= Stepan Sarpaneva =

Finnish watchmaker

Stepan Sarpaneva (born February 1970 in Turku) is a Finnish watchmaker.

== Career ==
He enrolled in the Finnish School of Watchmaking (Kelloseppäkoulu) in 1989, earned his degree in watchmaking in 1992 and then went on to study at the Swiss Watchmakers of Switzerland Training and Education Program (WOSTEP).

In Switzerland since 1994, he has worked for several watch brands including Piaget, Parmigiani, Vianney Halter and Christophe Claret. At Parmigiani, he worked as the right-hand man for legendary Finnish watchmaker Kari Voutilainen

In 2003, he returned to Finland and founded a company called Sarpaneva Watches. at the old Cable Factory (Kaapelitehdas) in Helsinki, where he makes handcrafted wristwatches. The following year, he also founded S.U.F Helsinki (SarpanevaUhrenFabrik) to make and sell larger batches of more affordable watches. At first, 80% of his work was for Christophe Claret, but since 2007, he has been making his own watches full time

Sarpaneva Watches are known for their peculiar nouveau-Gothic designs. In contrast, the S.U.F Helsinki watches are inspired by Finnish landscapes, philosophies, legends, and pioneers of engineering, speed and design, such as the Finnish World War II fighter plane VL Myrsky, Finnish submarine Vetehinen, legendary motorcyclist Jarno “Paroni” Saarinen and the Finnish concept of Sisu.

Sarpaneva Watches are mainly made out of locally sourced steel, because according to Stepan, there aren't many colors in his world and instead, steel gets its beauty from various finishes, by polishing, sanding or brushing.

In 2009, Stepan Sarpaneva was awarded the Red Dot Design Award for his Korona K3 Black Moon moonphase watch and by the end of the same year, he was awarded two Good Design awards from the Chicago Athenaeum.
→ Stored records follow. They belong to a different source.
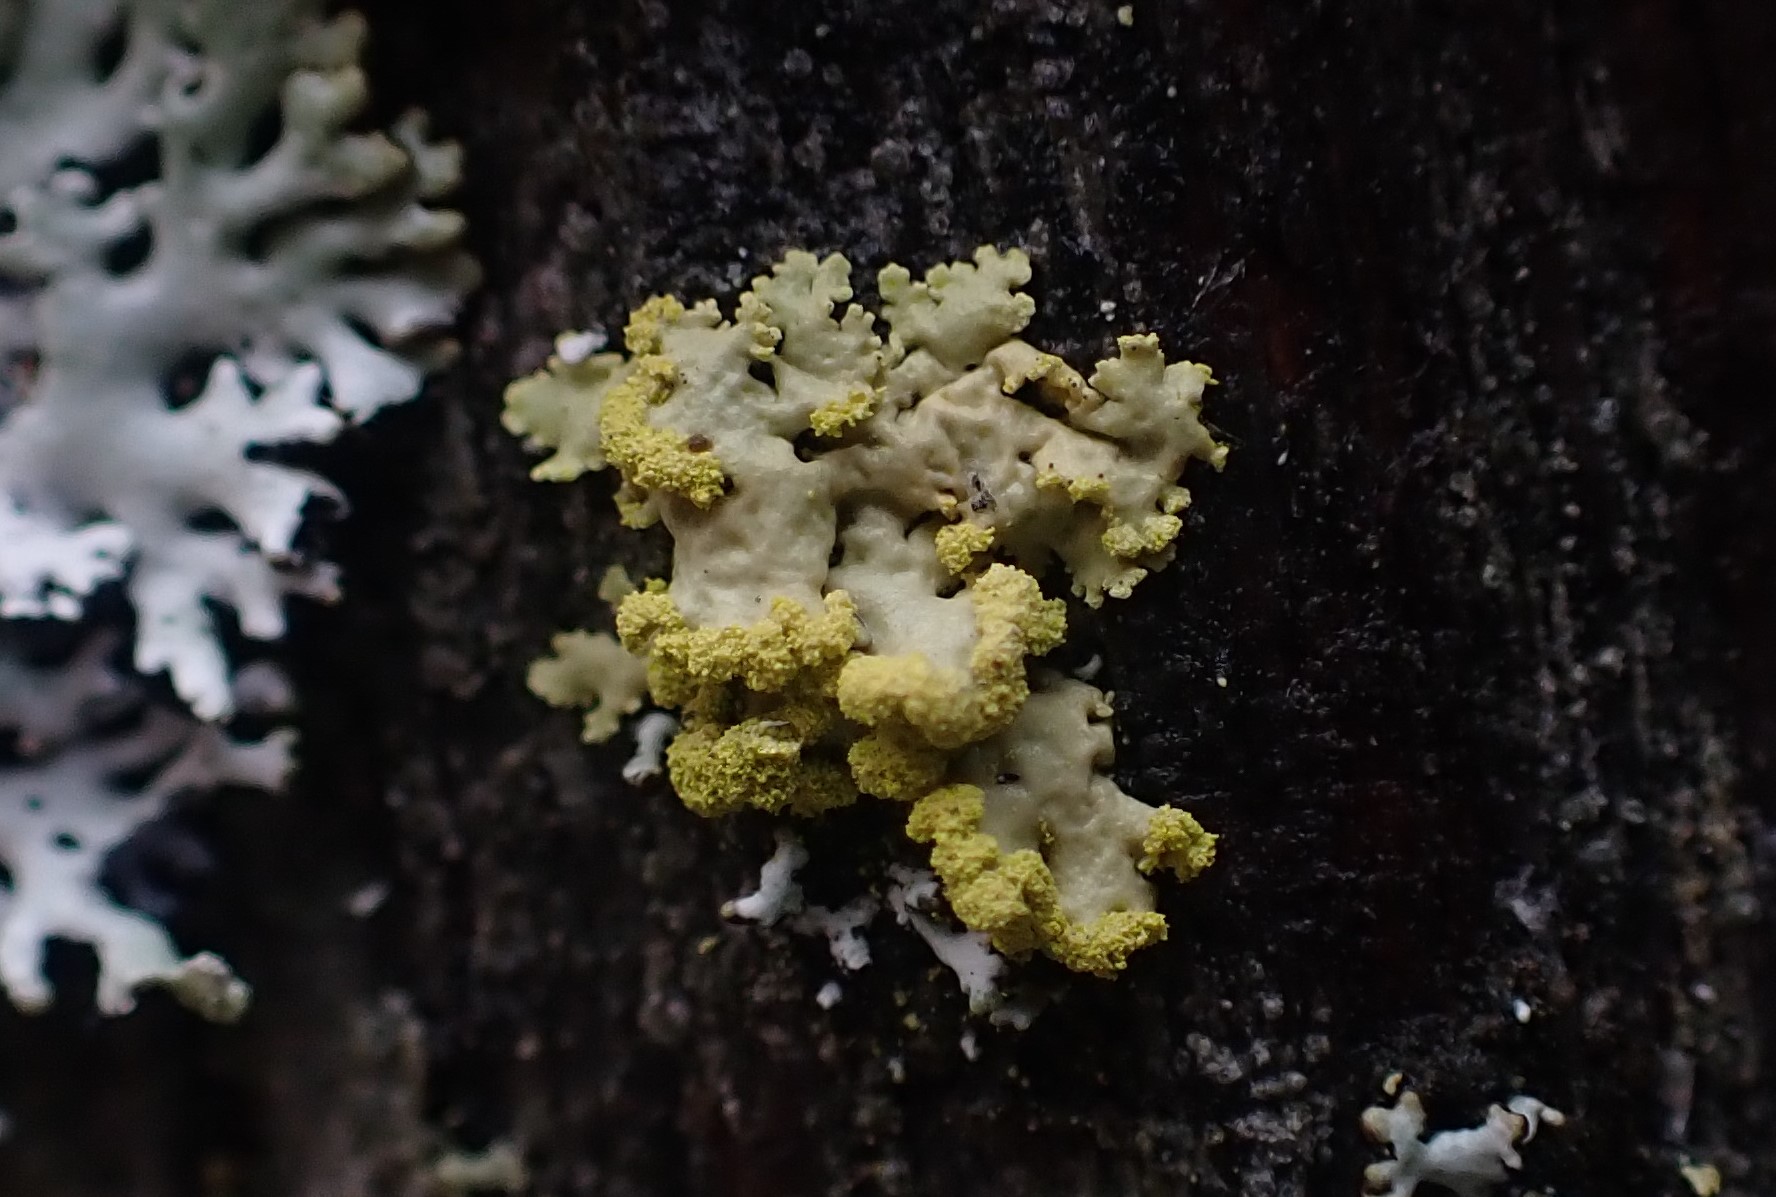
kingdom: Fungi
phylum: Ascomycota
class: Lecanoromycetes
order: Lecanorales
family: Parmeliaceae
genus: Vulpicida
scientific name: Vulpicida pinastri
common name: gul kruslav
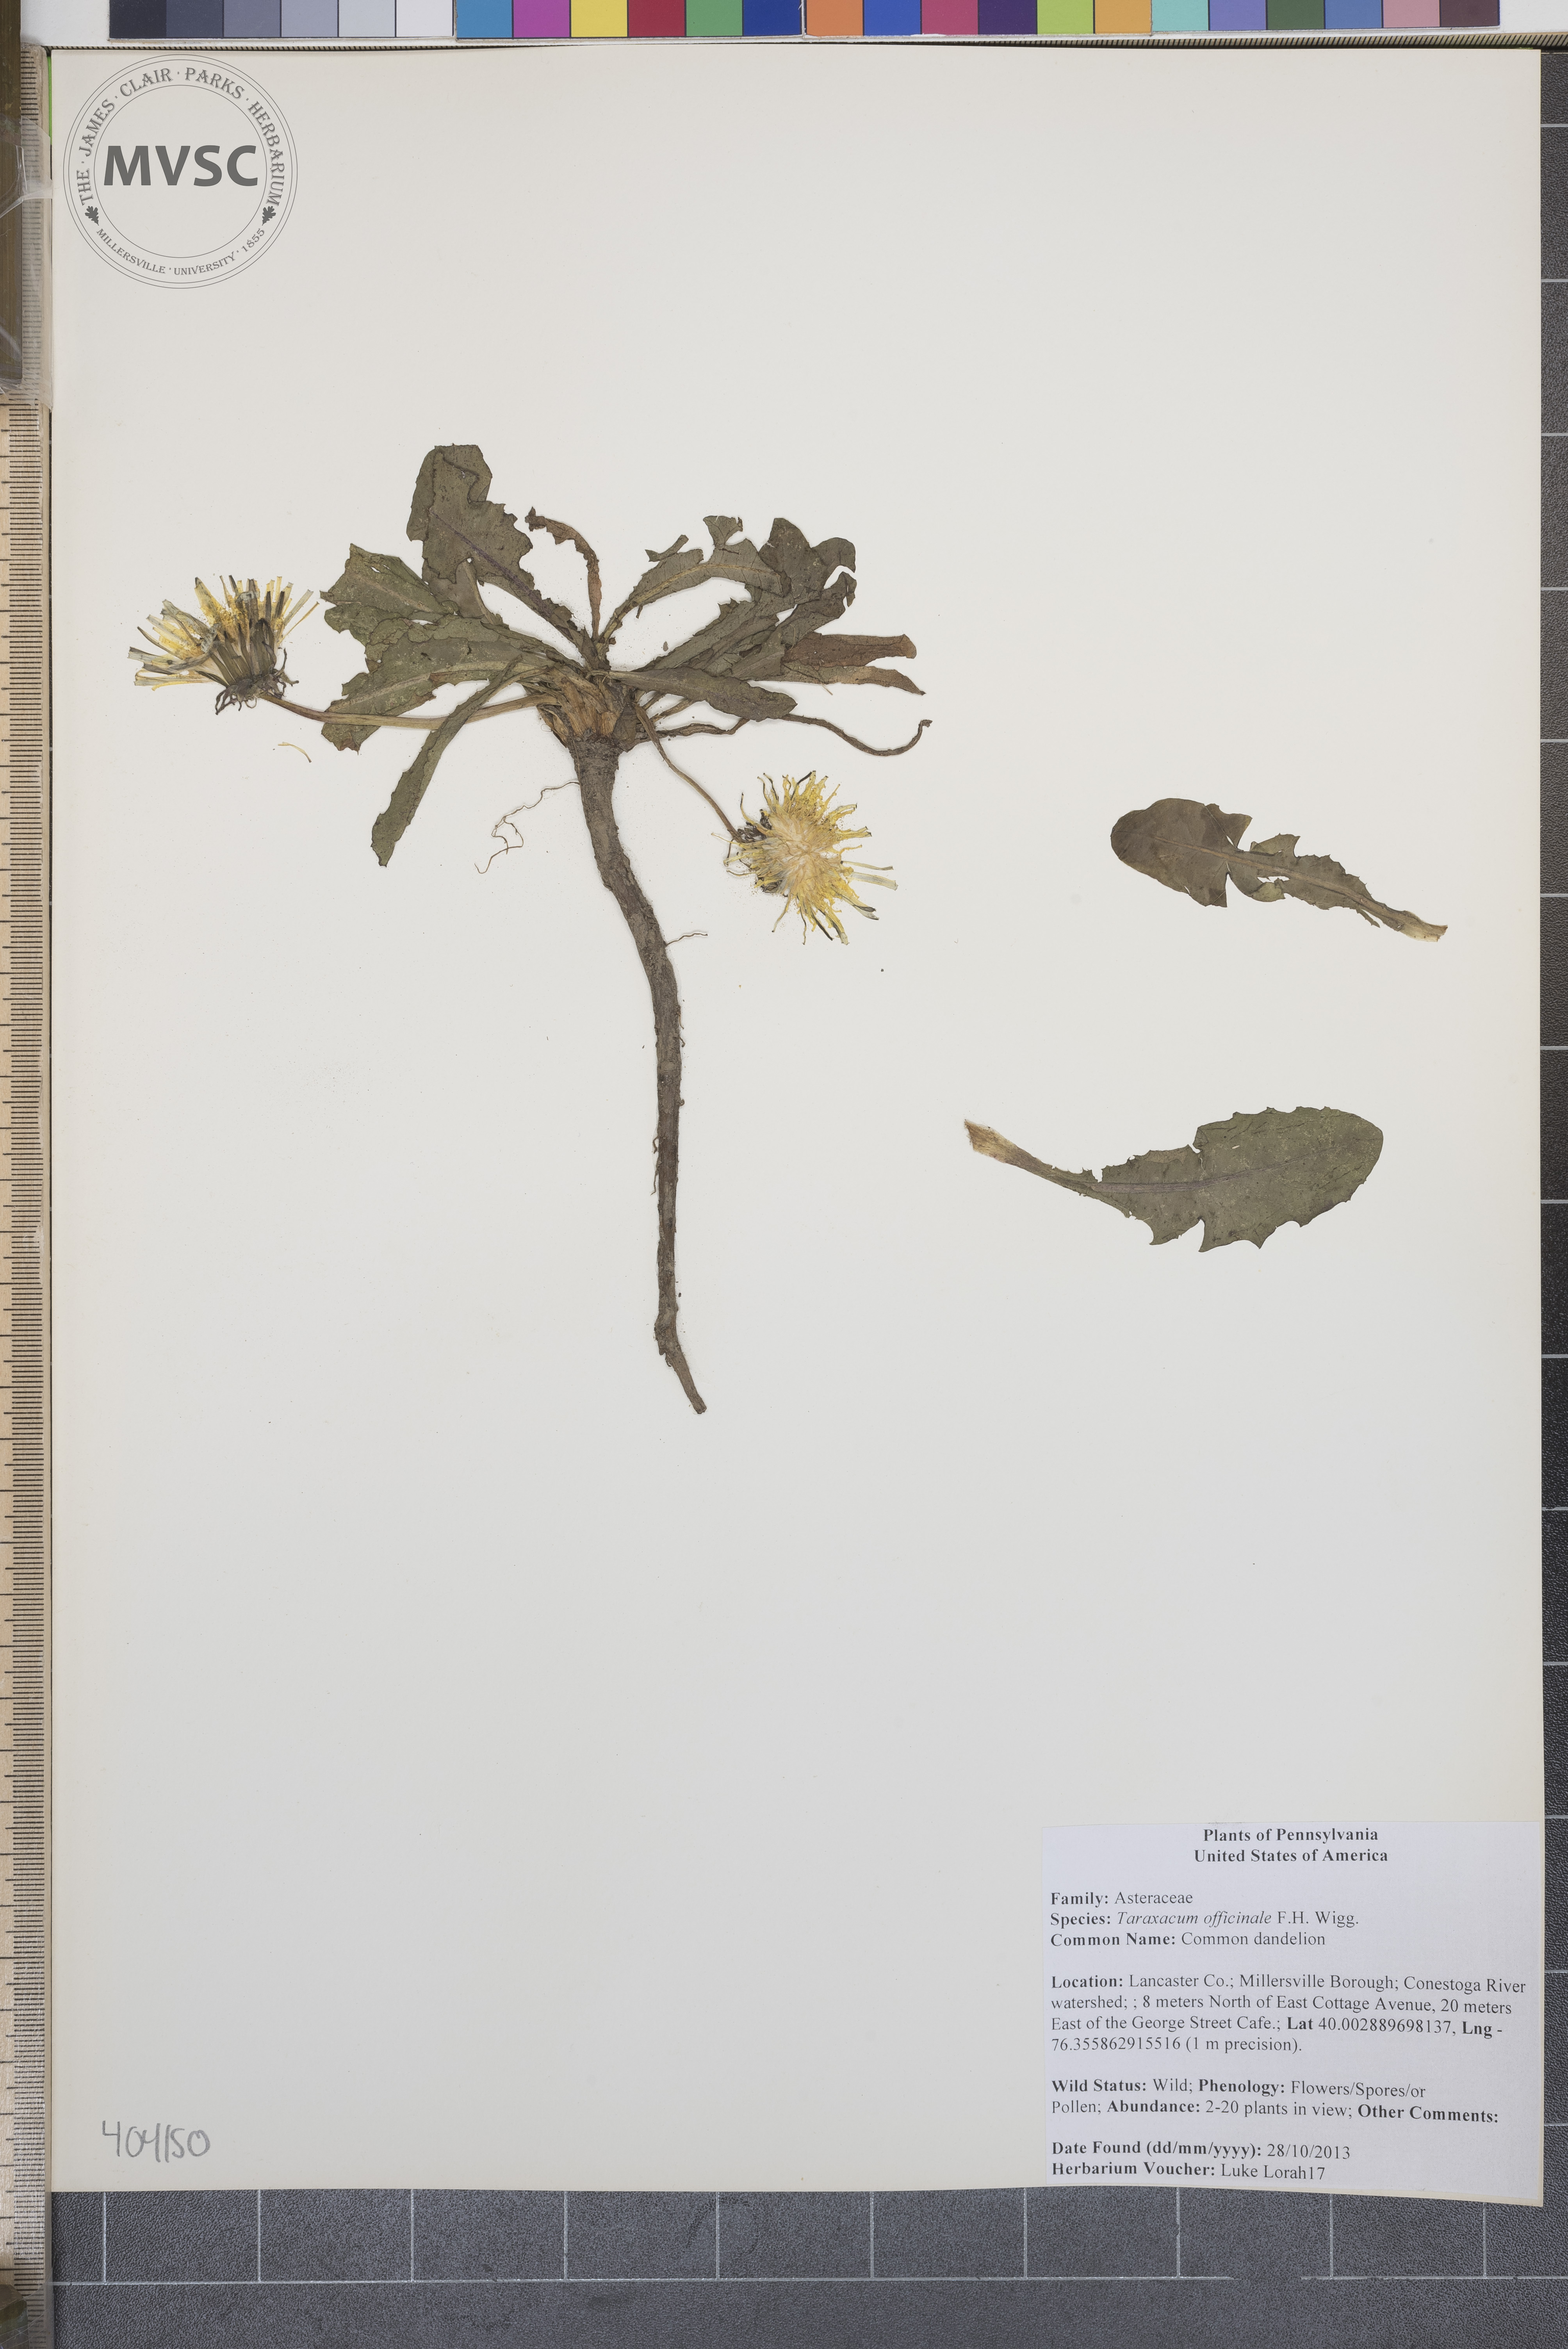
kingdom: Plantae
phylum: Tracheophyta
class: Magnoliopsida
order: Asterales
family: Asteraceae
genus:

In 2018 and 2019, he got a lot of attention for creating an extremely precise moon phase calibre called Sarpaneva Moonment®, utilized in the Sarpaneva Lunations watch model. It only needs to be adjusted for a single day of error once every 14,000 years. It launched with a matching iPhone app to track the moon phases.

== Other ==
Stepan Sarpaneva's father was jewelry artist Pentti Sarpaneva and his uncle was industrial designer Timo Sarpaneva.